DR. LAINE:  Yes.  That is something that we constantly do when we go to our reviewer base.  We don't have any process or the resources to go check into people's credentials.  Once they have done a review for us, each reviewer is graded, and that information is included in our database.  Somebody whose done a lousy review for us is unlikely to be chosen to do another review, but we have to rely on what people tell us their area of interest and expertise is.

We do go out and try to find reviewers in CAM therapies, and in other areas, too, where there seems to be a paucity of expertise among our reviewer database, but mistakes will always get by.  I think it is probably just as common in conventional medicine, although in areas where there are lots of reviewers with that background and expertise, it is probably less likely.

Particularly, in alternative therapy, it sometimes seems like we are hitting on the same reviewers over and over again, and then the potential is there for their biases to creep into the reviews, which is another problem, different, but maybe just as great as inaccurate information.

DR. FONTANAROSA:  I would agree with Dr. Laine for the most part, and I would add one thing, that in addition to appropriate reviewers for papers, and this is true of any paper, if there a new mutational analysis for a genetic predisposition, you try to get someone familiar with that methodology, the same thing.

I would also add that editors have a responsibility in reviewing papers, not solely to rely on the reviewers comments, but to do independent work on his or her own, to pool research articles, to try to verify, independently, names of drugs through various textbooks or other resources to find that out.

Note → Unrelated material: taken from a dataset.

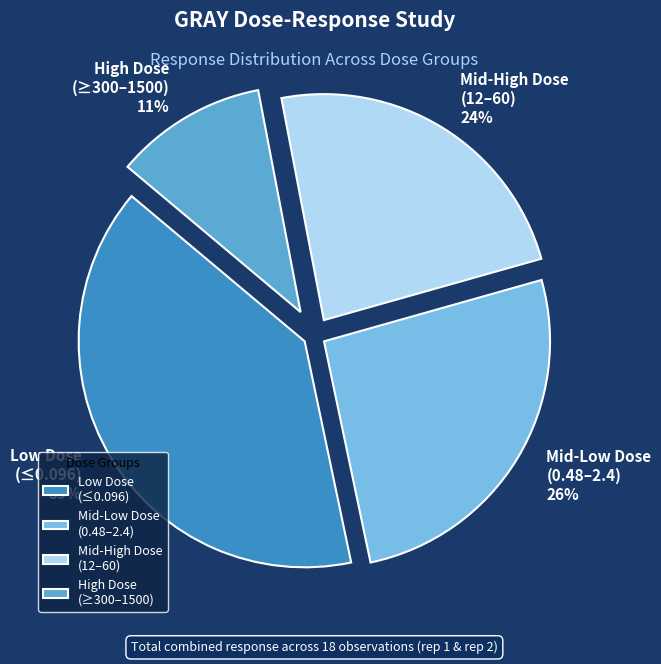

Is there a majority slice in this chart?

No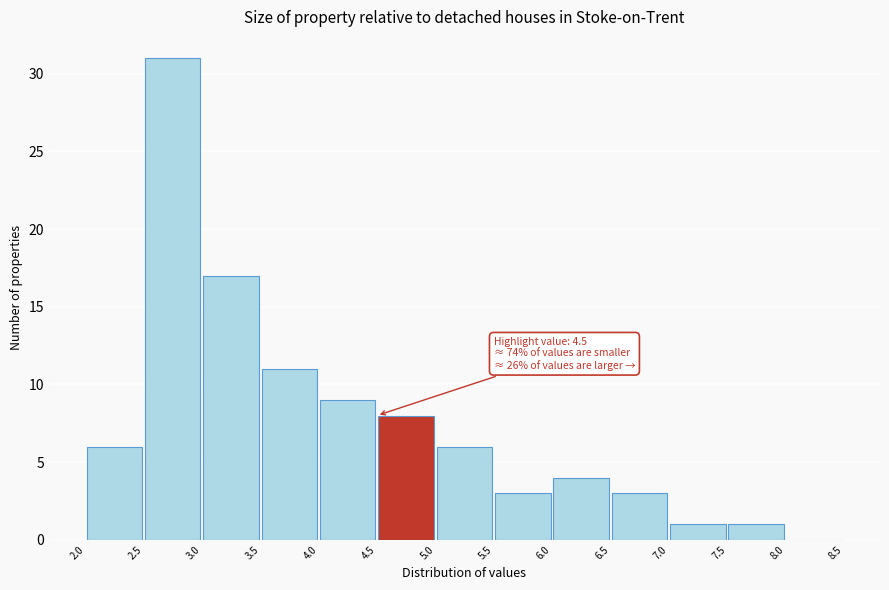

Which range on the x-axis has the tallest bar?

2.5 to 3.0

Once something is published, it is really out there.  There is no pulling it back easily.  So to try to be sure that these T's are crossed, I's are dotted, the right drug is named -- or, the right herb is named, excuse me -- is very important, and I think it is also the editor's responsibility, in addition to the reviewer's information.

DR. GORDON:  Thank you.  Thank you all very much.  This has been a wonderful panel, and we have really enjoyed the discussion and look forward to continuing to work with you all.

We are going to take a break now for lunch.  We will come back at 1:45 for small group meetings.  Small groups will meet until 2:45, and then at 2:50 we will come back here for the large group.